First, let me just state up front, I am NOT a professional painter!!! Nor do I own shares in, or have any other interest in, any paint or home repair company.
So now that those caveats are out of the way, this is one amateur painter’s opinion of….
Valspar Signature Color “You Don’t Need Primer” paint.
Lowe’s claims this paint is a one-coat cover up for most walls. They claim if you use this paint you will not need primer. This really isn’t hard to believe if you’re covering up off-white walls that don’t have much scuffing or other marks. Especially if you’re painting the walls a darker color.
But what if, years ago when your children were 8 and 9, they asked you to please-o-please paint their rooms green?
Not a light pale green, but a brilliant shade of green, guaranteed to be a pain in the butt to cover up…
A color remarkably like this one: –>
Why? I have no idea why two young boys wanted their rooms painted green, but my goal at the time was for them to love their new home, and be happy in their new rooms, and go to sleep quietly at 8 or 9pm so I could get SOMETHING done, so I agreed; sure, you can have crazy-green walls.
In the succeeding 9 years, they have scratched that paint. One of them wrote on the wall in an orange crayon or some other waxy stuff. They’ve banged into the walls with stuff that left black marks that won’t come off. And oh, by the way, their closet doors were painted in the same lovely color, and they were just as marred as the walls.
So we bought the paint that promises to cover “most” walls with no separate primer coat. With just one coat of paint.
Did I believe it?
Nope.
So I took two closet doors off the other day. Green closet doors. And I painted them with one coat of Valspar ivory-colored paint.
Guess what!?
It worked GREAT!!!! The paint covered all the green with one coat – it dried and you would never know there was green paint under there.
So I say, with my totally amateur hat on, that this paint works WONDERFULLY!
Now, if you are in a similar situation as me, I would make the following suggestion:
Buy one gallon of the paint first to test, try one wall, let it dry, and make sure it works as well for you.
I would also make the following two suggestions that I discovered when painting:
1) If you are painting the inside of a small closet, do not lean inside the closet to see how it looks. You WILL get paint in your hair and you will not realize it until much later when it’s dried into great looking greyish streaks.

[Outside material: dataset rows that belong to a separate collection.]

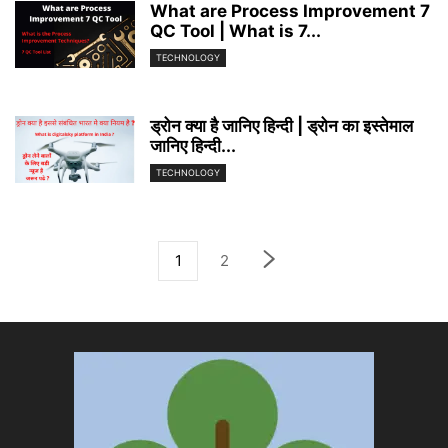
What are Process Improvement 7
QC Tool | What is 7...
TECHNOLOGY
ड्रोन क्या है जानिए हिन्दी | ड्रोन का इस्तेमाल
जानिए हिन्दी...
TECHNOLOGY
1
2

2) If you drip paint on the drop cloth, do not step in it with your bare feet and then walk around the house. You WILL get drops of paint all over the hardwood floors which you WILL have to clean up which by then WILL be dry and be a little more difficult to clean.
I’m sure I’ll have more tips to add after my next painting experiment this coming week.
Until then, this is your personal amateur painter, signing off!